Luftschloss oder nicht?

Presseinformation

Flensburg. Mit großem Getöse war sie angekündigt worden: Die heutige Sitzung des Hauptausschusses. Extra einberufen unter dem Vorwand, die „Luftschlossfabrik“ vor einer gewaltsamen Räumung retten zu wollen. Etwa 80 Zuschauer, viele davon offensichtlich Besetzer, wollten das erwartete Spektakel miterleben – und wurden enttäuscht. Zwar bot die Debatte einige Entgleisungen und Beschimpfungen, aber nach dem Austausch der Positionen zogen die Grünen ihren Antrag auf Nichträumung zurück; angekündigt hatten sie, für den Erhalt des „alternativen Wohnprojekts“ zu kämpfen und also die Abstimmung zu suchen. Ging es doch mehr um Werbung in eigener Sache als um die autonomen Wagenbewohner?

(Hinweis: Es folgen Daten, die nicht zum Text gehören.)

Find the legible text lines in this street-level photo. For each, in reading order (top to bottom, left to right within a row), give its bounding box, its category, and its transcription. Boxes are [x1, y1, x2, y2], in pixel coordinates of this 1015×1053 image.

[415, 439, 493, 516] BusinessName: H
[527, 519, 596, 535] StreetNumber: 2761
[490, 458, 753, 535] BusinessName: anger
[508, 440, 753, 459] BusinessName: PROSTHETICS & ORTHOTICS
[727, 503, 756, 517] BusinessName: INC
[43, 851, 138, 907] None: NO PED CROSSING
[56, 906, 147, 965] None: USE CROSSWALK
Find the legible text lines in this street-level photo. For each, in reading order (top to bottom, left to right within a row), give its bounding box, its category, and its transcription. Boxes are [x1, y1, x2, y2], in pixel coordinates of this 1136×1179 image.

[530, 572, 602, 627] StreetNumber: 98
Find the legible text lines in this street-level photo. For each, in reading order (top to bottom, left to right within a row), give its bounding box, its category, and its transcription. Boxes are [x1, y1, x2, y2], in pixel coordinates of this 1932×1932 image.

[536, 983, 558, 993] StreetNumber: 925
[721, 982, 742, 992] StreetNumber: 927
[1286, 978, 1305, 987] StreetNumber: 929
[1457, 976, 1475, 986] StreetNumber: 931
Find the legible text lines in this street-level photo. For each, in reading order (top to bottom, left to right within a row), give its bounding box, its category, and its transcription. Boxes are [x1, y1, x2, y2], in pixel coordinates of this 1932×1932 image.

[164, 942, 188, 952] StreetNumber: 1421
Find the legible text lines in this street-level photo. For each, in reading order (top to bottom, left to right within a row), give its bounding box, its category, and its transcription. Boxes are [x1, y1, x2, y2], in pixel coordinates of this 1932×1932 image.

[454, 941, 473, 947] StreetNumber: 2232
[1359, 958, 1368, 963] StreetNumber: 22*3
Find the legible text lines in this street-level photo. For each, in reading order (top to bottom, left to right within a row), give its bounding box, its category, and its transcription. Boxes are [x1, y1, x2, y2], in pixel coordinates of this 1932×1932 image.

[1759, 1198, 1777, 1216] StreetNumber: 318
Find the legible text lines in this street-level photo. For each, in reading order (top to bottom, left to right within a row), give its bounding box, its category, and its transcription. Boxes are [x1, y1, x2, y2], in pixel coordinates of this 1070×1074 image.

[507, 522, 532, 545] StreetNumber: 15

Beschlossen wurde dann stattdessen, dass man sich das Thema „Luftschlossfabrik“ in Kultur- und Planungsausschuss mal anhören werde. Die großen Fraktionen hatten diese Vorgehensweise vor Sitzungsbeginn ausgekungelt. „Unehrlich“ findet das Kay Richert, der die Freien Demokraten im Ausschuss vertreten hatte. Oder doch Kalkül? Schließlich will das Bündnis aus SPD, CDU, Grünen und Linken noch gemeinsam einen Oberbürgermeister-Wahlkampf bestreiten. Eine kontroverse Abstimmung käme da nicht gelegen. SPD und Grüne hatten sich wie die Linke bereits dafür ausgesprochen, die Besetzung zu dulden oder zu legalisieren. Die Union war bislang noch dagegen. „Wie soll das werden, wenn dieses Bündnis einen gemeinsamen Oberbürgermeister stellt?“ fragen selbst Christdemokraten hinter vorgehaltener Hand.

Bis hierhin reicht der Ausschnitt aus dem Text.